Para ele, a raiz do problema estaria em uma mudança de foco na empresa, especialmente após declarações da liderança do GitHub incentivando desenvolvedores a “abraçar a IA ou sair do caminho”. A percepção é de que, desde então, recursos de engenharia estariam migrando para produtos ligados a modelos generativos, como o Copilot, enquanto ferramentas essenciais de desenvolvimento ficam em segundo plano.
Reforço externo às críticas
As afirmações de Kelly não ficaram isoladas. Jeremy Howard, cofundador do Answer.AI e do Fast.AI, publicou análises sobre o caso afirmando que as reclamações fazem sentido. Ele ressaltou que o bug do safe_sleep era tão óbvio em sua implementação que dificilmente escaparia de uma revisão cuidadosa.
Howard também lembrou que um patch independente para o problema ficou mais de um ano sem análise, chegou a ser automaticamente fechado por um bot do GitHub em março de 2025 e só retornou ao fluxo após pressão externa. Para ele, esse conjunto de falhas dificilmente ocorreria em “qualquer organização de engenharia razoavelmente funcional”.
Após a repercussão, Andrew Kelly suavizou o tom de suas declarações, mas manteve a decisão de mudança. E o Zig está longe de ser um caso isolado. No mesmo período, Rodrigo Arias Mallo, criador do navegador Dillo, anunciou planos de também abandonar o GitHub. Ele citou preocupações com a crescente dependência de JavaScript na plataforma, a possibilidade de negação de serviço, piora da usabilidade, ferramentas de moderação insuficientes e um foco excessivo em IA generativa, que segundo ele estaria prejudicando o espírito da web aberta.
Enquanto isso, o Codeberg tem se beneficiado desse descontentamento.
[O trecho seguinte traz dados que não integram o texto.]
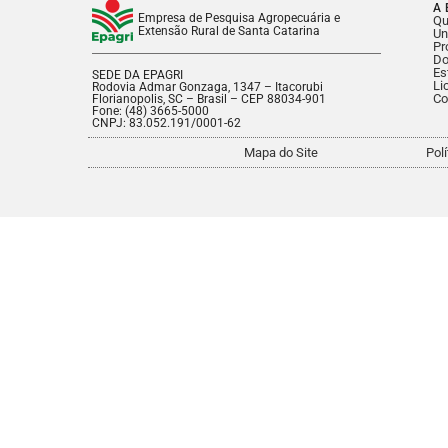
A 
Empresa de Pesquisa Agropecuária e
Q
Extensão Rural de Santa Catarina
Un
Pr
Do
Es
SEDE DA EPAGRI
Li
Rodovia Admar Gonzaga, 1347 – Itacorubi
Co
Florianopolis, SC – Brasil – CEP 88034-901
Fone: (48) 3665-5000
CNPJ: 83.052.191/0001-62
Mapa do Site
Pol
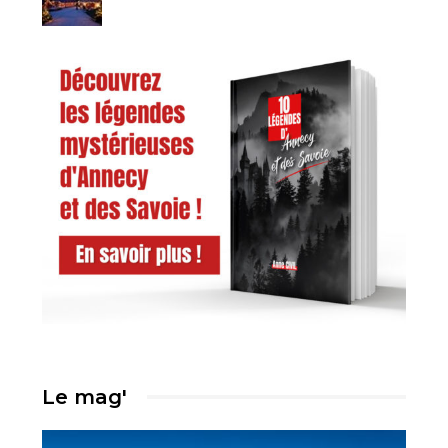
Le mag'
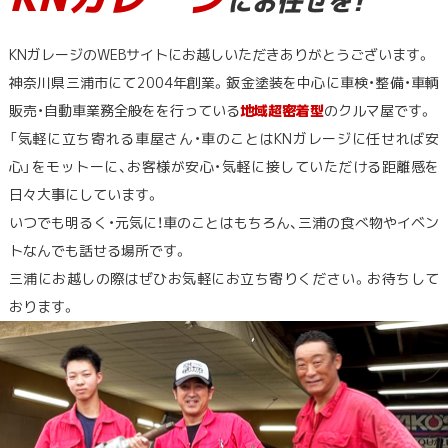
にお任せを!
KNガレージのWEBサイトにお越しいただきありがとうございます。
神奈川県三浦市にて2004年創業。鈑金塗装を中心に車検・整備・車輌
販売・自動車業務全般をを行っている
地域超密着型
のクルマ屋です。
「気軽に立ち寄れる車屋さん・車のことはKNガレージに任せれば安
心」をモットーに、お客様が安心・気軽に接していただける距離感を
日々大事にしています。
いつでも明るく・元気に！車のことはもちろん、三浦の食べ物やイベン
トなんでも話せる場所です。
三浦にお越しの際はぜひお気軽にお立ち寄りください。お待ちして
おります。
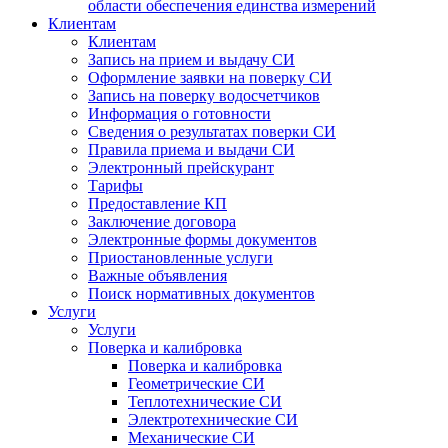
области обеспечения единства измерений
Клиентам
Клиентам
Запись на прием и выдачу СИ
Оформление заявки на поверку СИ
Запись на поверку водосчетчиков
Информация о готовности
Сведения о результатах поверки СИ
Правила приема и выдачи СИ
Электронный прейскурант
Тарифы
Предоставление КП
Заключение договора
Электронные формы документов
Приостановленные услуги
Важные объявления
Поиск нормативных документов
Услуги
Услуги
Поверка и калибровка
Поверка и калибровка
Геометрические СИ
Теплотехнические СИ
Электротехнические СИ
Механические СИ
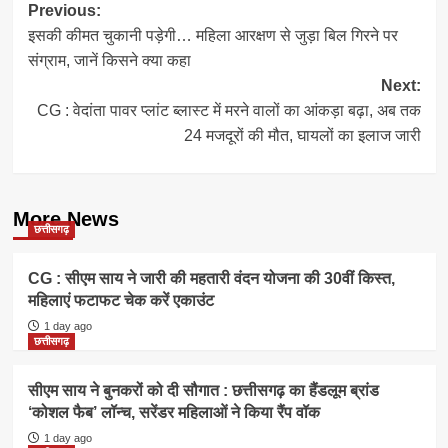
Post
Previous:
इसकी कीमत चुकानी पड़ेगी… महिला आरक्षण से जुड़ा बिल गिरने पर
navigation
संग्राम, जानें किसने क्या कहा
Next:
CG : वेदांता पावर प्लांट ब्लास्ट में मरने वालों का आंकड़ा बढ़ा, अब तक
24 मजदूरों की मौत, घायलों का इलाज जारी
More News
छत्तीसगढ़
CG : सीएम साय ने जारी की महतारी वंदन योजना की 30वीं किस्त,
महिलाएं फटाफट चेक करें एकाउंट
1 day ago
छत्तीसगढ़
सीएम साय ने बुनकरों को दी सौगात : छत्तीसगढ़ का हैंडलूम ब्रांड
‘कोशल फैब’ लॉन्च, सरेंडर महिलाओं ने किया रैंप वॉक
1 day ago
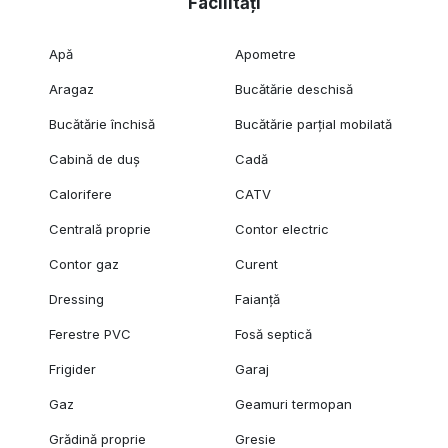
Facilități
Apă
Apometre
Aragaz
Bucătărie deschisă
Bucătărie închisă
Bucătărie parțial mobilată
Cabină de duș
Cadă
Calorifere
CATV
Centrală proprie
Contor electric
Contor gaz
Curent
Dressing
Faianță
Ferestre PVC
Fosă septică
Frigider
Garaj
Gaz
Geamuri termopan
Grădină proprie
Gresie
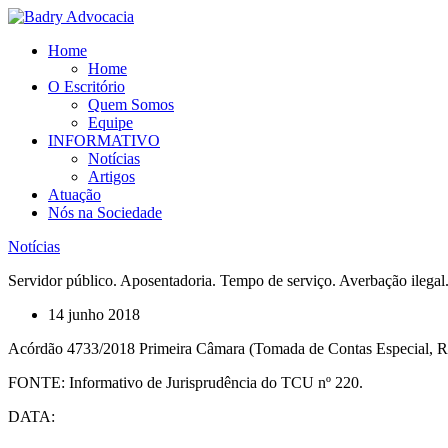
Ir
para
Home
o
Home
conteúdo
O Escritório
Quem Somos
Equipe
INFORMATIVO
Notícias
Artigos
Atuação
Nós na Sociedade
Notícias
Servidor público. Aposentadoria. Tempo de serviço. Averbação ilegal.
14 junho 2018
Acórdão 4733/2018 Primeira Câmara (Tomada de Contas Especial, Re
FONTE: Informativo de Jurisprudência do TCU nº 220.
DATA:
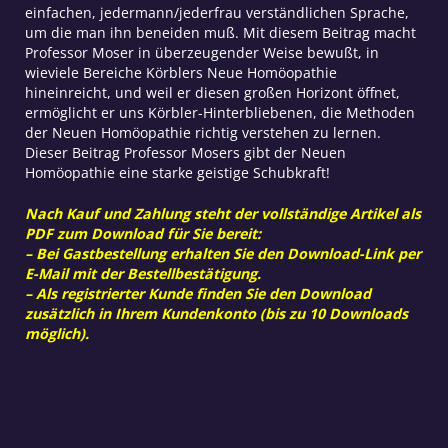
einfachen, jedermann/jederfrau verständlichen Sprache,
um die man ihn beneiden muß. Mit diesem Beitrag macht
Professor Moser in überzeugender Weise bewußt, in
wieviele Bereiche Körblers Neue Homöopathie
hineinreicht, und weil er diesen großen Horizont öffnet,
ermöglicht er uns Körbler-Hinterbliebenen, die Methoden
der Neuen Homöopathie richtig verstehen zu lernen.
Dieser Beitrag Professor Mosers gibt der Neuen
Homöopathie eine starke geistige Schubkraft!
Nach Kauf und Zahlung steht der vollständige Artikel als
PDF zum Download für Sie bereit:
– Bei Gastbestellung erhalten Sie den Download-Link per
E-Mail mit der Bestellbestätigung.
– Als registrierter Kunde finden Sie den Download
zusätzlich in Ihrem Kundenkonto (bis zu 10 Downloads
möglich).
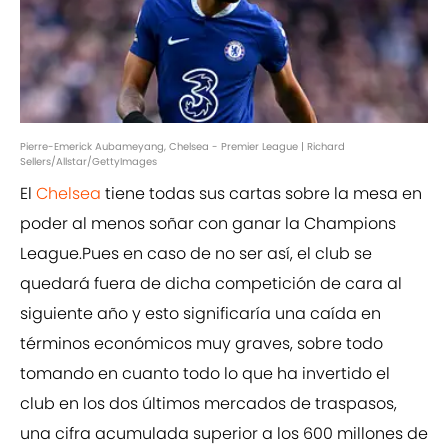
Pierre-Emerick Aubameyang, Chelsea - Premier League | Richard
Sellers/Allstar/GettyImages
El
Chelsea
tiene todas sus cartas sobre la mesa en
poder al menos soñar con ganar la Champions
League.Pues en caso de no ser así, el club se
quedará fuera de dicha competición de cara al
siguiente año y esto significaría una caída en
términos económicos muy graves, sobre todo
tomando en cuanto todo lo que ha invertido el
club en los dos últimos mercados de traspasos,
una cifra acumulada superior a los 600 millones de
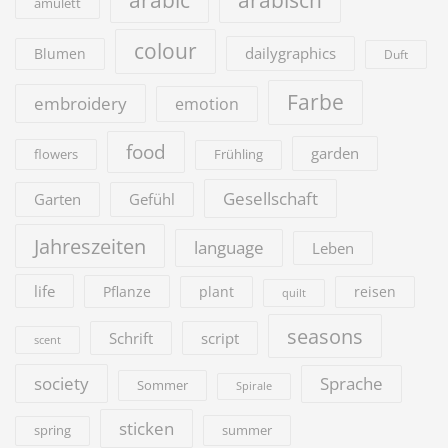
arabic
arabisch
amulett
colour
dailygraphics
Blumen
Duft
Farbe
embroidery
emotion
food
garden
flowers
Frühling
Gesellschaft
Garten
Gefühl
Jahreszeiten
language
Leben
life
Pflanze
plant
reisen
quilt
seasons
Schrift
script
scent
society
Sprache
Sommer
Spirale
sticken
summer
spring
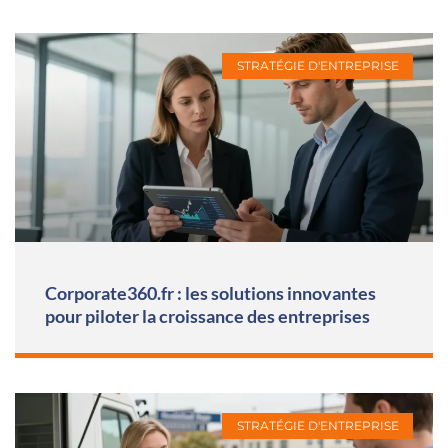
STRATÉGIE D'ENTREPRISE
Corporate360.fr : les solutions innovantes
pour piloter la croissance des entreprises
STRATÉGIE D'ENTREPRISE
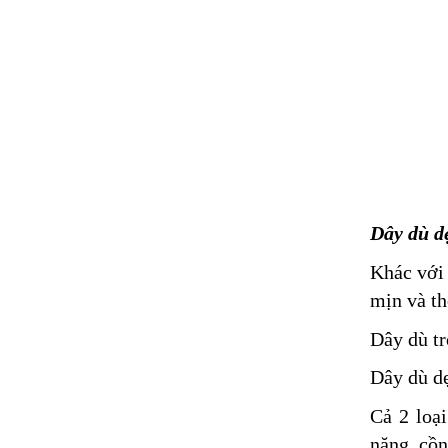
Dây dù dẹ
Khác với 
mịn và th
Dây dù tr
Dây dù dẹ
Cả 2 loạ
nặng, cồn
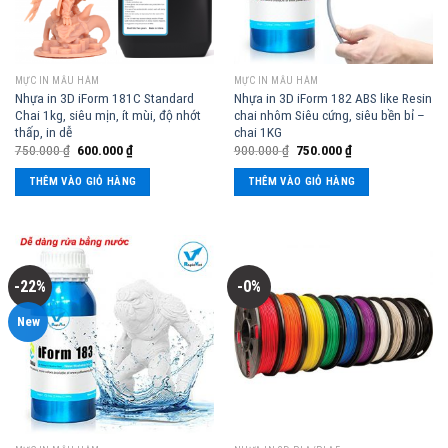
MỰC IN MẪU HÀM
MỰC IN MẪU HÀM
Nhựa in 3D iForm 181C Standard
Nhựa in 3D iForm 182 ABS like Resin
Chai 1kg, siêu mịn, ít mùi, độ nhớt
chai nhôm Siêu cứng, siêu bền bỉ –
thấp, in dễ
chai 1KG
750.000
₫
600.000
₫
900.000
₫
750.000
₫
THÊM VÀO GIỎ HÀNG
THÊM VÀO GIỎ HÀNG
-22%
-0%
New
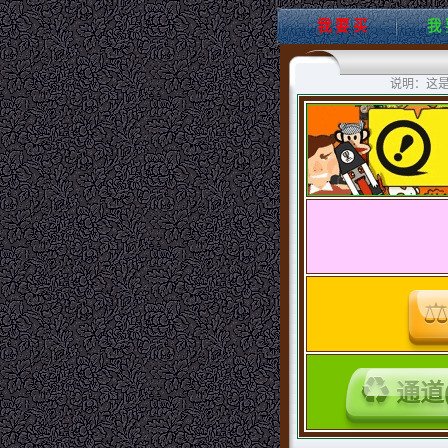
我 要 买
我 
说明：这
通道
O serviço viu seu número de membros apoiadores mais que dobrar em 2025, passando de cerca de 600 para mais de 1.200.
O lado financeiro do GitHub
Paralelamente, o GitHub segue crescendo financeiramente graças à aposta em IA. A Microsoft informou que o GitHub Copilot ultrapassou 1,3 milhão de assinantes pagos em 2024 e alcançou cerca de 15 milhões de usuários ativos em 2025, embora não especifique quantos desses efetivamente pagam pelo serviço.
Em 2024, a empresa revelou ainda que o Copilot foi responsável por cerca de 40% do crescimento anual da receita do GitHub, que operava com um faturamento próximo a US$ 2 bilhões por ano.